## SUPPLIED DATA
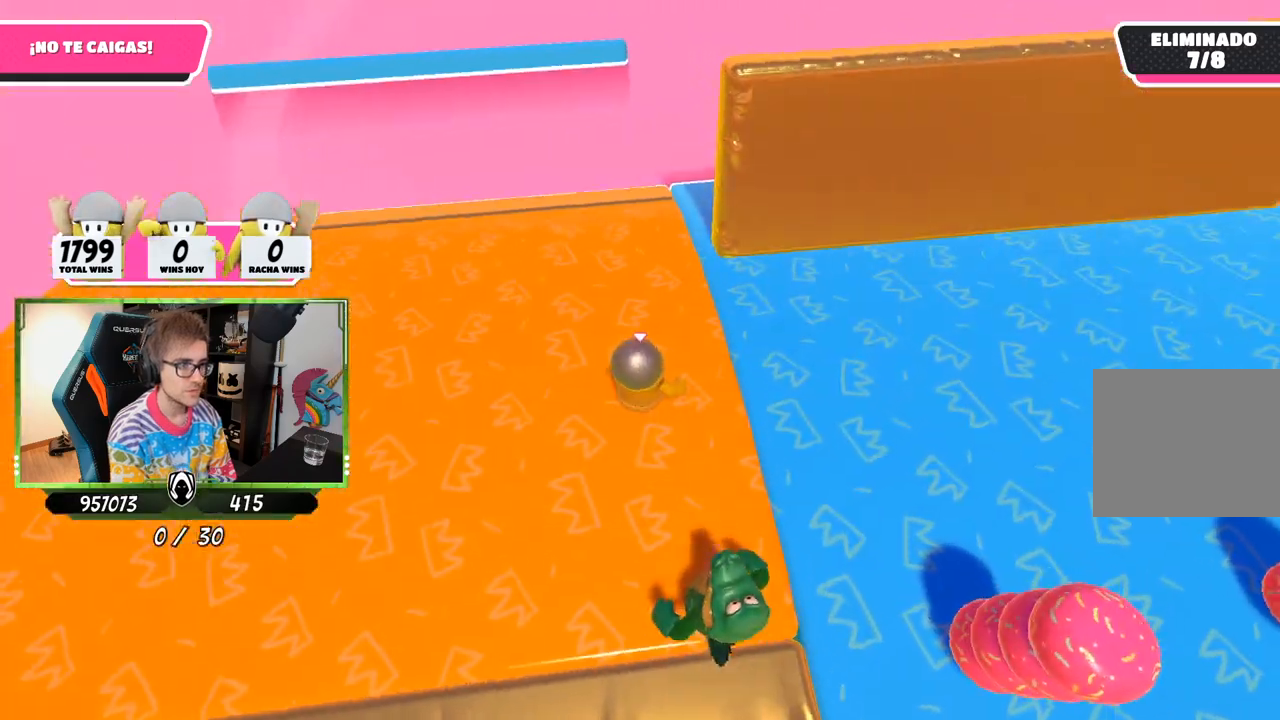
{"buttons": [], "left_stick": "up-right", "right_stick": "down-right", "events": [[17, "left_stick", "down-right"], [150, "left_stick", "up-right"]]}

...

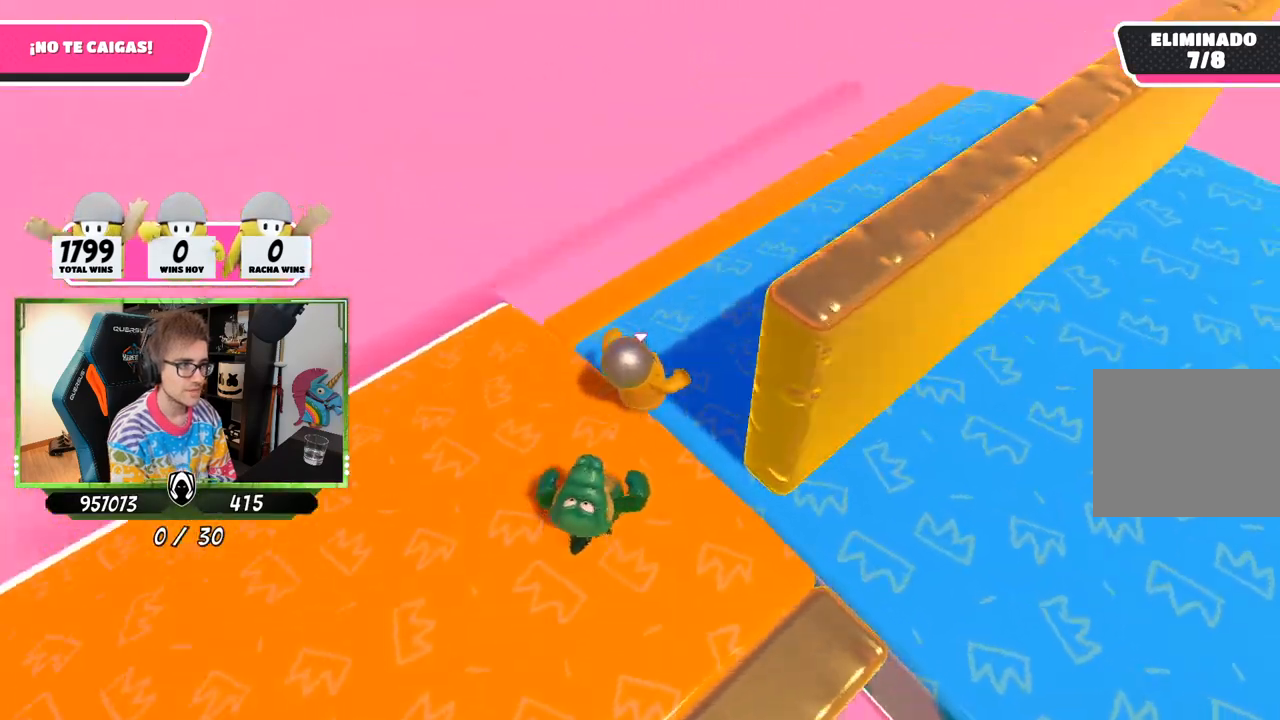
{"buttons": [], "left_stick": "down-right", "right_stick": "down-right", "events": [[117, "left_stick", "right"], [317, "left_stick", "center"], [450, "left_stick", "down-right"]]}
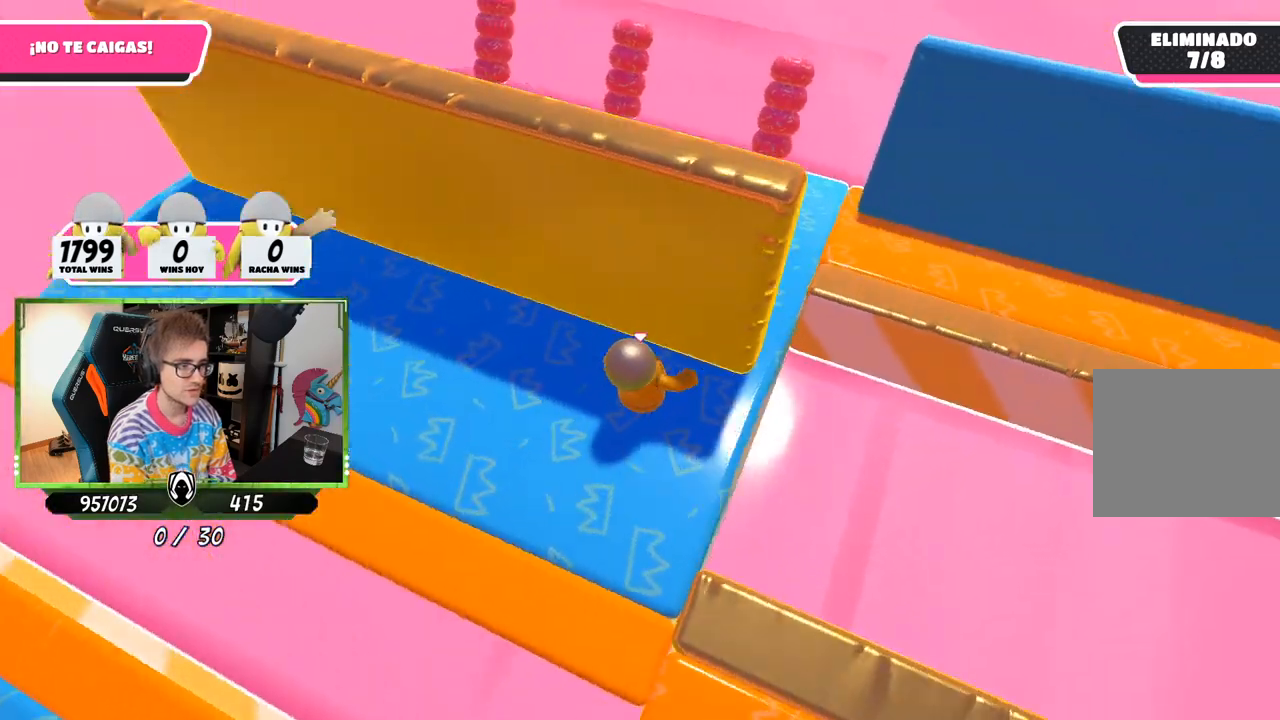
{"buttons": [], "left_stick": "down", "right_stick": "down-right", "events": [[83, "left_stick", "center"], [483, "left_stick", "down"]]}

## WORK INSTRUCTIONS
Go through the listing above and pull out each line containing the word "center".

## ANSWER BOX
{"buttons": [], "left_stick": "down-right", "right_stick": "down-right", "events": [[117, "left_stick", "right"], [317, "left_stick", "center"], [450, "left_stick", "down-right"]]}
{"buttons": [], "left_stick": "down", "right_stick": "down-right", "events": [[83, "left_stick", "center"], [483, "left_stick", "down"]]}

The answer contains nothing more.